‘Beer Belly’ myth busted
‘Beer Belly’ myth busted
It is widely thought that beer is fattening, but new evidence suggests the ‘beer belly’ is a myth. In fact, the latest scientific evidence from the UK concludes that beer has nutritional and wellbeing benefits which are at least similar to wine, reports the Brewers Association of Australia and New Zealand.
The report Beer & calories; a scientific review assessed the latest scientific literature on beer and was written by nutritionist Dr Kathryn O’Sullivan, a public health nutritionist with over 20 years’ experience. The aim of her report, produced for the British Beer and Pub Association, was to see whether beer was responsible for any extra weight gain over other alcoholic drinks such as wine.
Although Dr O’Sullivan does not dispute the evidence of the effect of excessive alcohol consumption on increased mortality and morbidity, she argues there is growing scientific support that moderate consumption of beer can be associated with health benefits. She says that obviously, if drunk in huge quantities, beer will cause weight gain - but so would any type of alcohol or excessive food intake. It must also be considered together with an individual’s health profile.
It is all about energy in
and energy out, regardless of whether they are from beer,
wine or food. In many instances beer has a relatively lower
calorie value compared to other alcoholic drinks as well as
a variety of everyday food items such as a banana, a bag of
crisps or a cappuccino. Per 100ml a 5% lager contains 43
calories, compared to a 12% white wine, which contains 84
A good rule of thumb is the higher the alcohol content, the higher the calories, so in this sense beer is the drink of moderation.

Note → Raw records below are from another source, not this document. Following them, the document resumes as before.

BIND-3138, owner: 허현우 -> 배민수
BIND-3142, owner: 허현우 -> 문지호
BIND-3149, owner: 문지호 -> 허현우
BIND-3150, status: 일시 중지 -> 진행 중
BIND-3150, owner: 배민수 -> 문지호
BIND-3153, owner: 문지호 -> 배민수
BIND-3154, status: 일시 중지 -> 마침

Dr O’Sullivan notes that beer contains vitamins, fibre, antioxidants, and minerals such as silicon which may help to lower the risk of osteoporosis. Hops have a number of health benefits. She said: 'While the nutritional and health benefits of wine are regularly promoted, the scientific research on beer is less known and rarely reported’.

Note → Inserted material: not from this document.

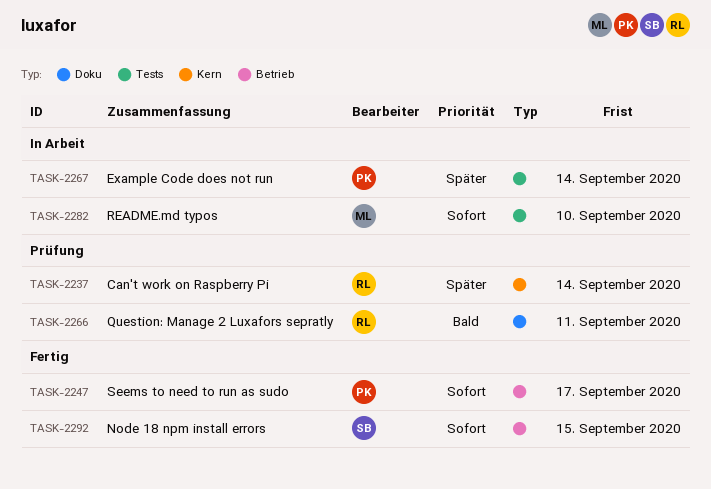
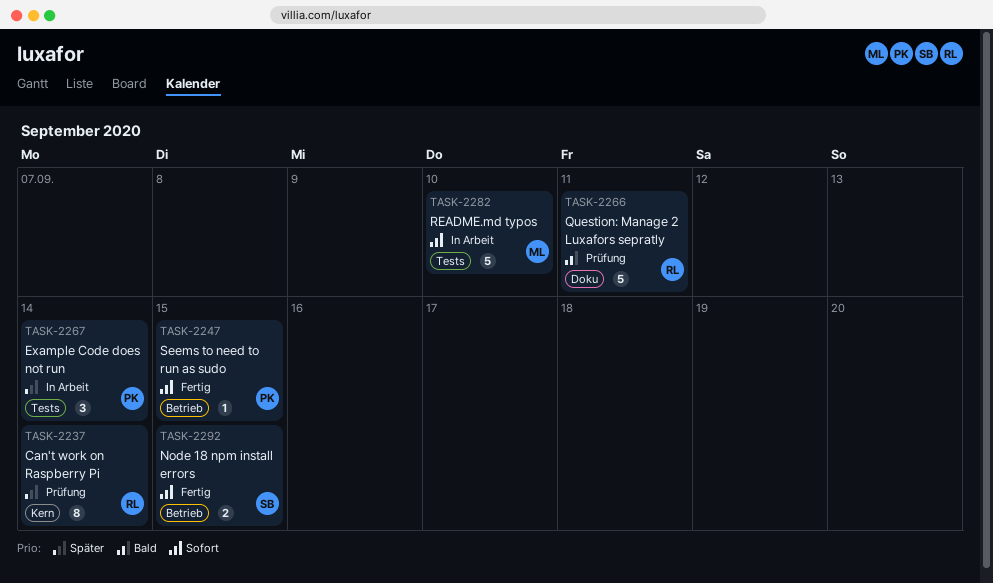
TASK-2247, due: Sep 17 -> Sep 15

The Brewers Association of Australia and New Zealand says that whilst people should not rush out and drink large amounts of alcohol on the basis of these health benefits, this study shows that there are many potential benefits of beer, for our health and well-being, and when drunk in moderation beer alone will not lead to the dreaded “beer belly”.
• 10 per cent of people wrongly believe that beer contains fat – it actually contains zero fat and zero cholesterol
• 24 per cent of people wrongly think that red wine, rather than beer, contains the most vitamins
• 13 per cent of people incorrectly believe that beer is made from ‘chemicals’, rather than its natural ingredients malted barley and hops.